▶ _A fazer_
Liste, sem alterar nada, cada uma das linhas abaixo em que aparece a palavra "collection".

Entradas de um conjunto de dados
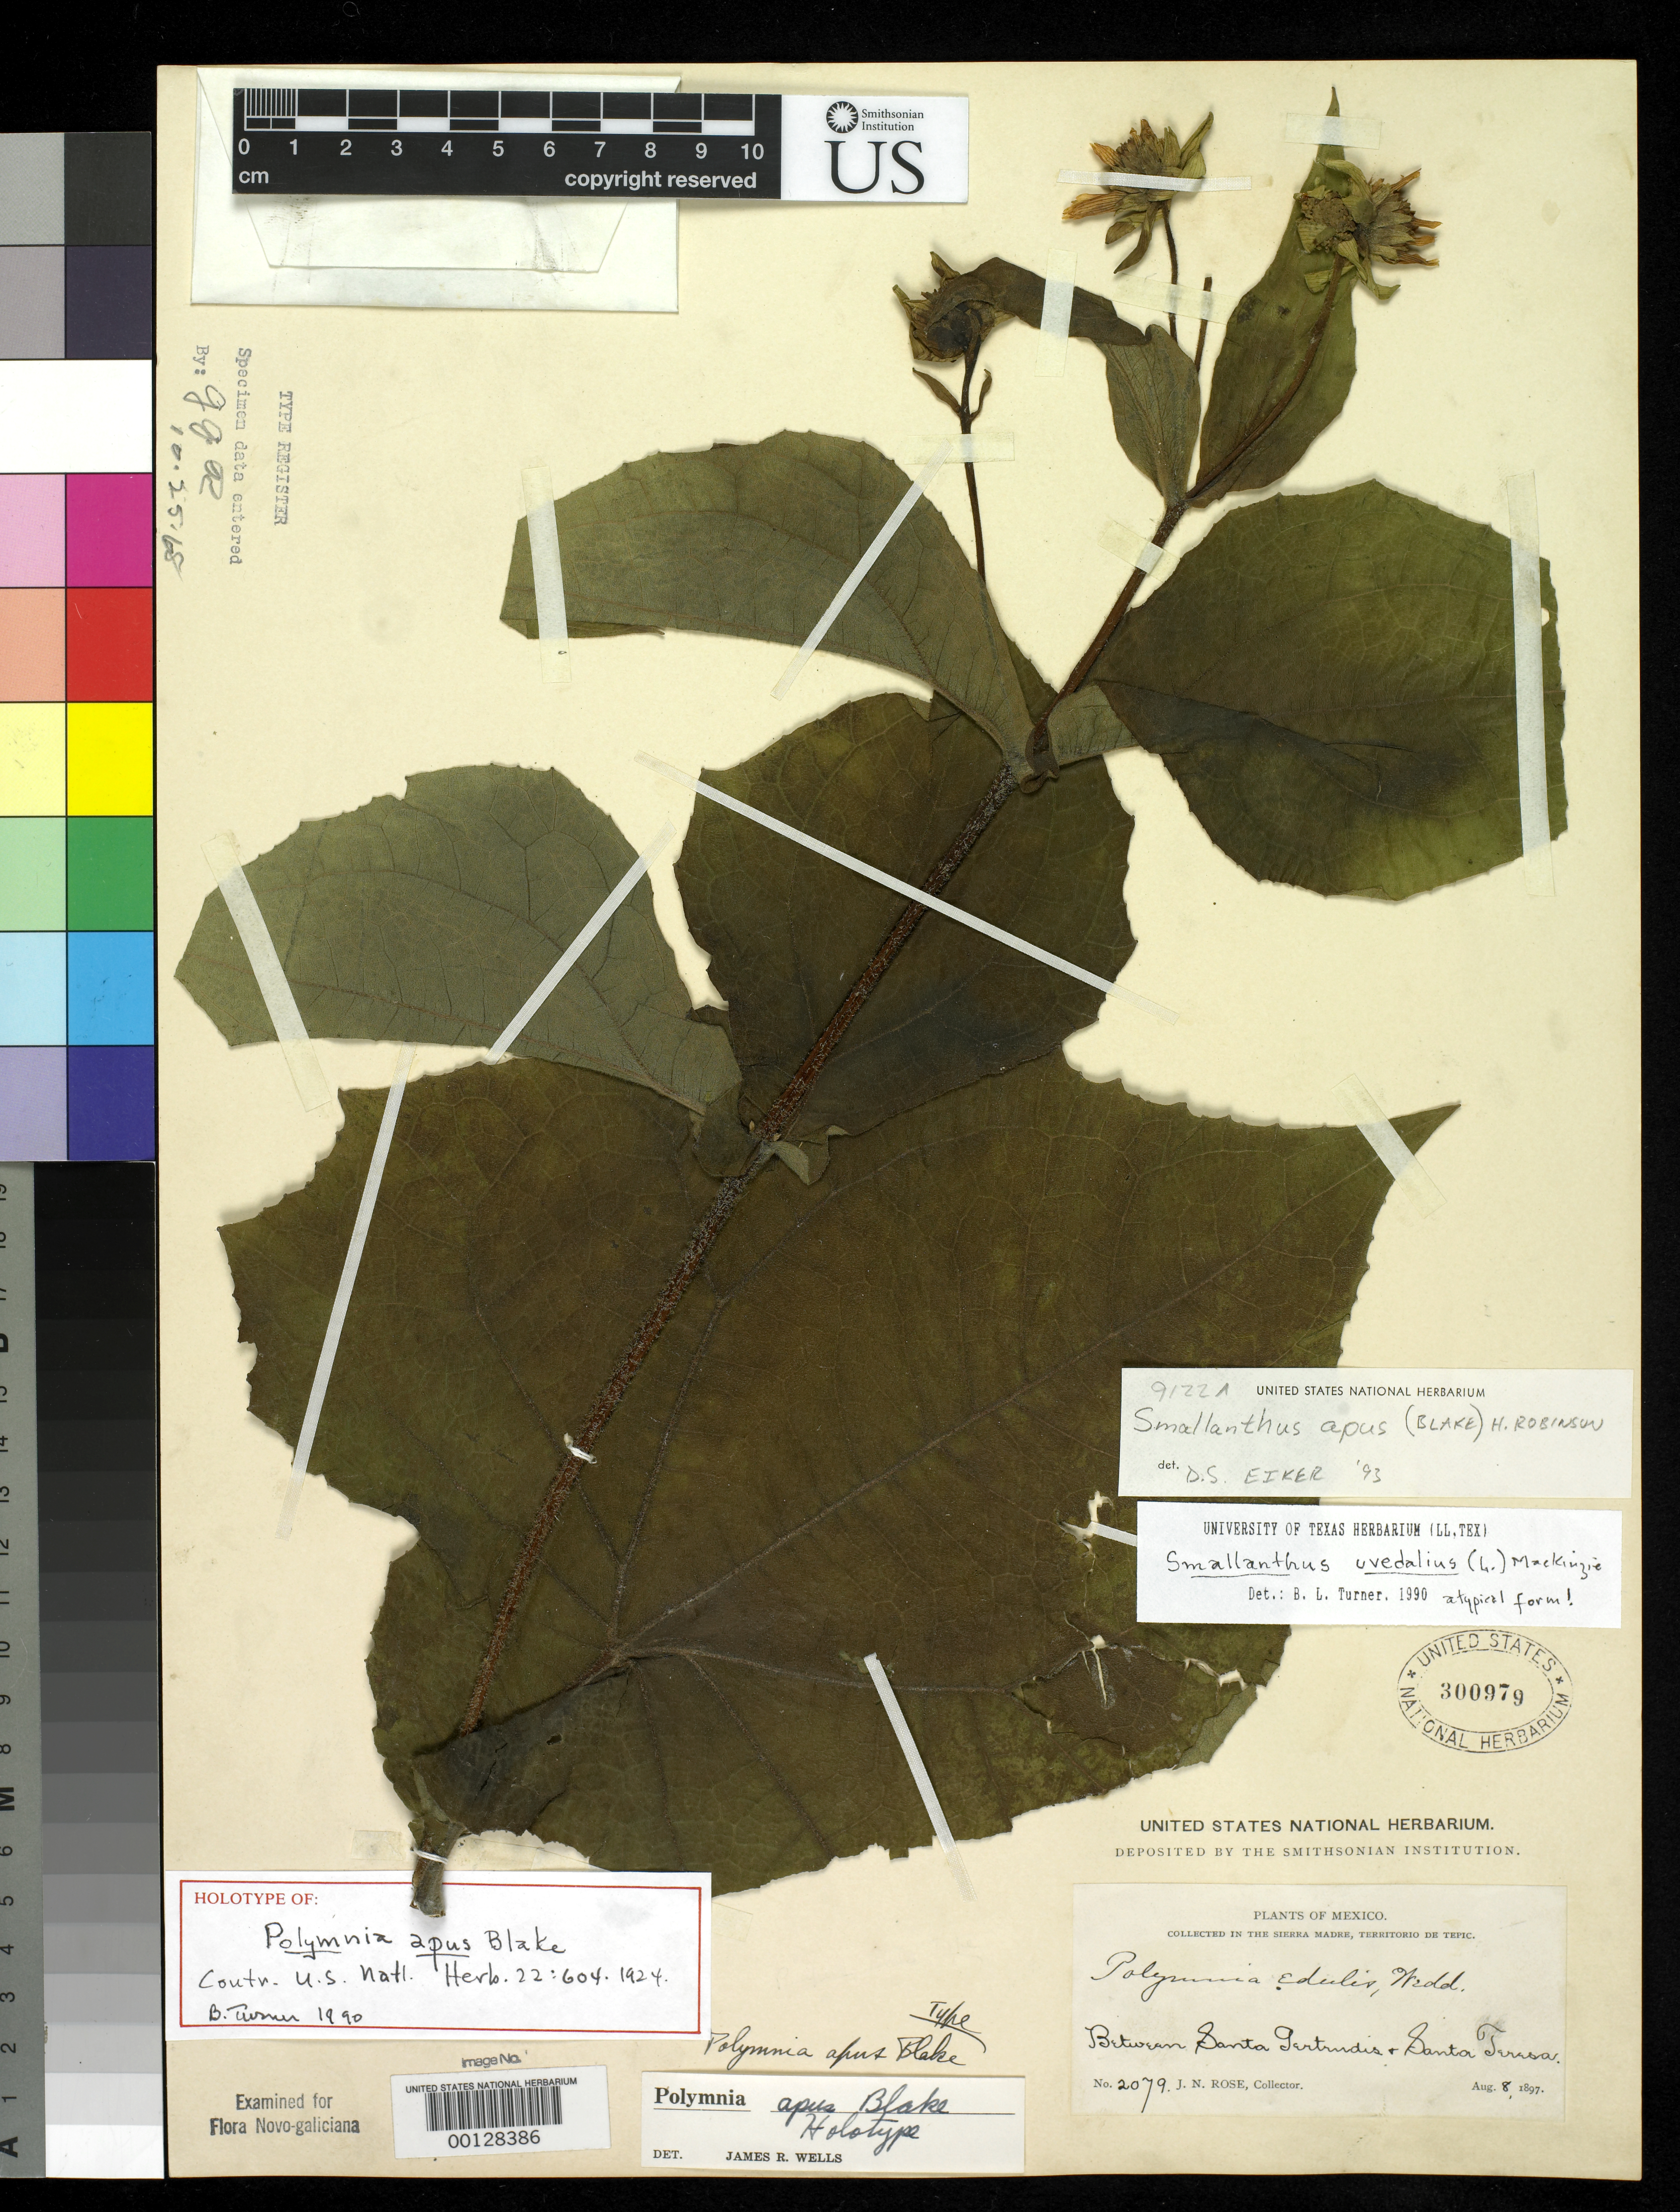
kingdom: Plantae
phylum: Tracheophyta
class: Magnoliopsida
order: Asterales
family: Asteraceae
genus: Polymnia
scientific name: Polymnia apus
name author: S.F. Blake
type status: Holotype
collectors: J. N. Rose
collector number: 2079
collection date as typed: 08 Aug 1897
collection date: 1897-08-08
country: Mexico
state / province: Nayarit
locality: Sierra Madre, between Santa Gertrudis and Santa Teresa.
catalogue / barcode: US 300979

▶ _Resposta final_
collection date as typed: 08 Aug 1897
collection date: 1897-08-08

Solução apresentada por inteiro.